**Exercise requirements**
Write out all of the records below precisely as given, omitting the images.
*** Data records
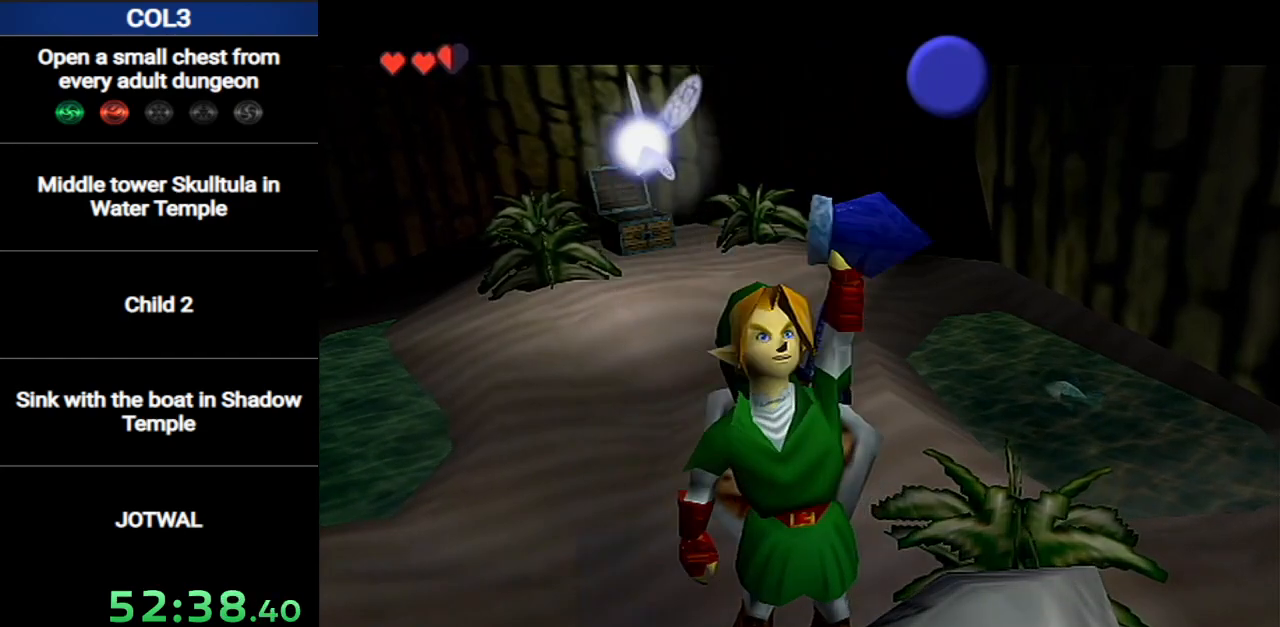
Gameplay with a controller (Nintendo layout); each line is a JSON object with the inputs held at the frame after it. "events" lists button and stick changes between this image and that frame as [ms after this image, input, new state], when the widget could be followed in between. Not read: L3 R3.
{"buttons": [], "left_stick": "up-right", "right_stick": "center", "events": [[67, "left_stick", "up-right"], [384, "B", "down"], [434, "B", "up"]]}
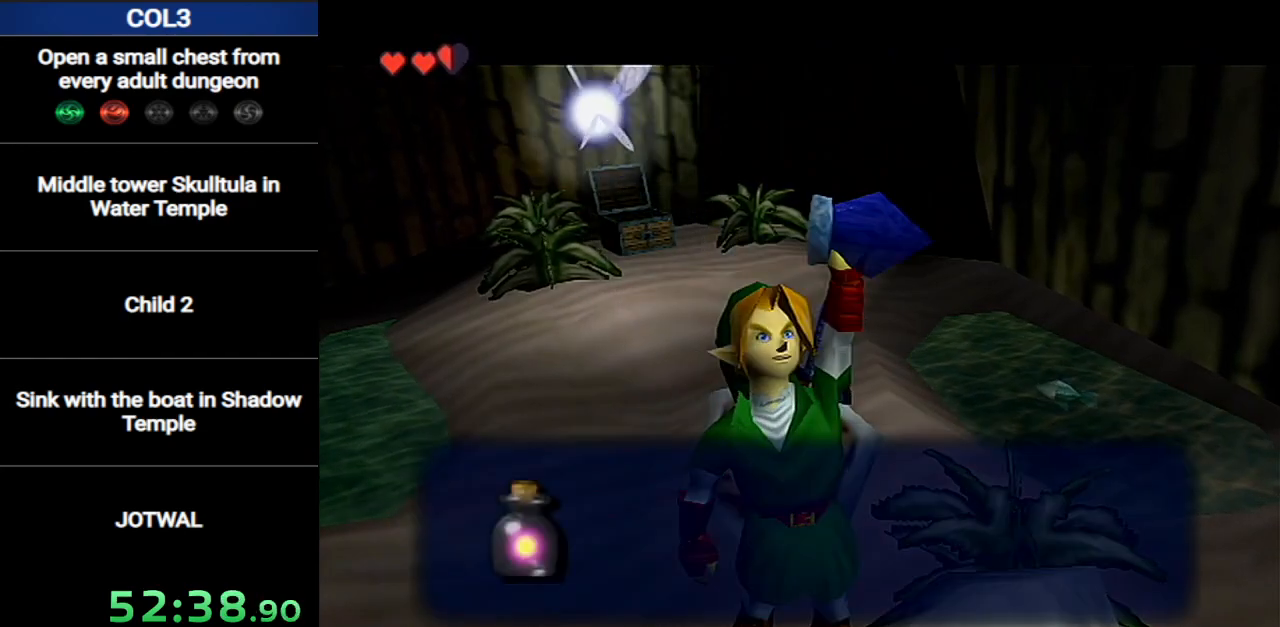
{"buttons": [], "left_stick": "up-right", "right_stick": "center", "events": [[167, "B", "down"], [251, "B", "up"]]}
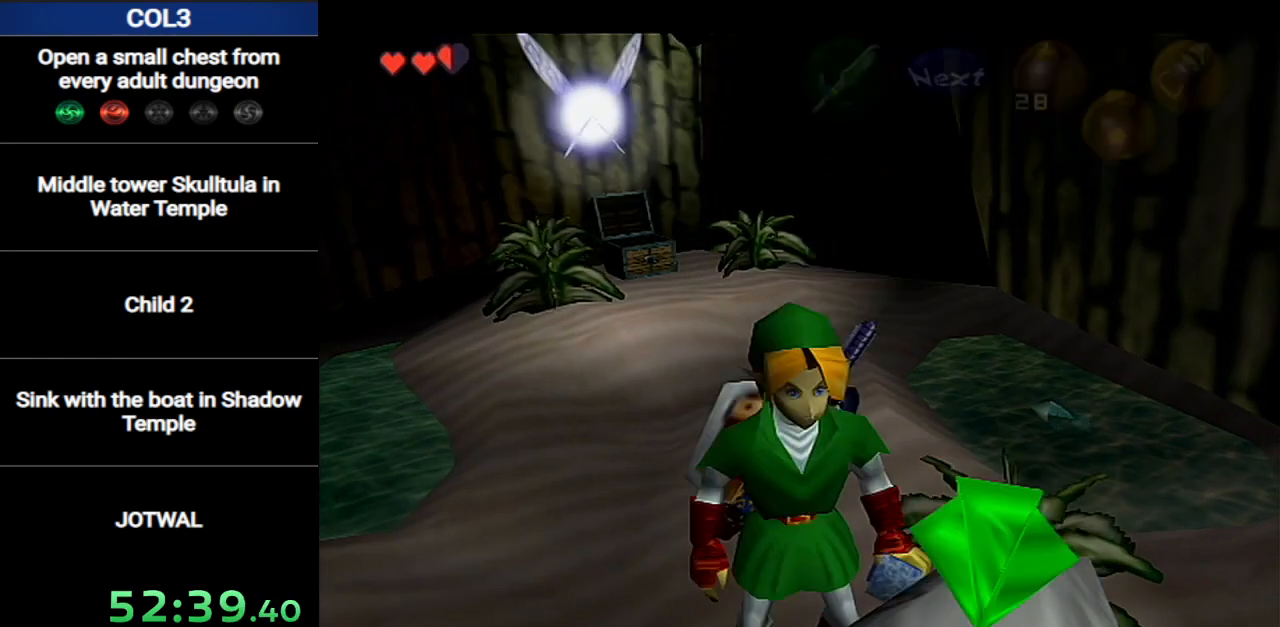
{"buttons": [], "left_stick": "down-right", "right_stick": "center", "events": [[250, "left_stick", "right"], [434, "left_stick", "down-right"]]}
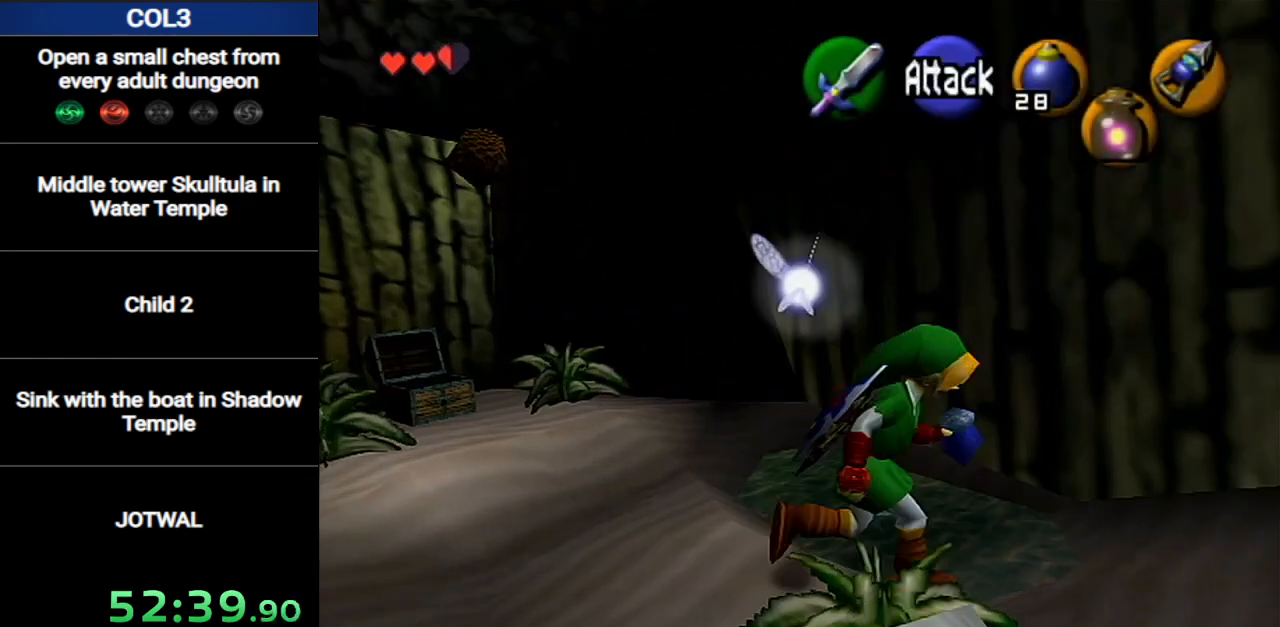
{"buttons": [], "left_stick": "center", "right_stick": "center", "events": [[167, "A", "down"], [217, "A", "up"], [217, "L1", "down"], [217, "left_stick", "up-right"], [284, "START", "down"], [401, "L1", "up"], [401, "START", "up"], [401, "left_stick", "center"]]}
******
**Task solution**
Gameplay with a controller (Nintendo layout); each line is a JSON object with the inputs held at the frame after it. "events" lists button and stick changes between this image and that frame as [ms after this image, input, new state], when the widget could be followed in between. Not read: L3 R3.
{"buttons": [], "left_stick": "up-right", "right_stick": "center", "events": [[67, "left_stick", "up-right"], [384, "B", "down"], [434, "B", "up"]]}
{"buttons": [], "left_stick": "up-right", "right_stick": "center", "events": [[167, "B", "down"], [251, "B", "up"]]}
{"buttons": [], "left_stick": "down-right", "right_stick": "center", "events": [[250, "left_stick", "right"], [434, "left_stick", "down-right"]]}
{"buttons": [], "left_stick": "center", "right_stick": "center", "events": [[167, "A", "down"], [217, "A", "up"], [217, "L1", "down"], [217, "left_stick", "up-right"], [284, "START", "down"], [401, "L1", "up"], [401, "START", "up"], [401, "left_stick", "center"]]}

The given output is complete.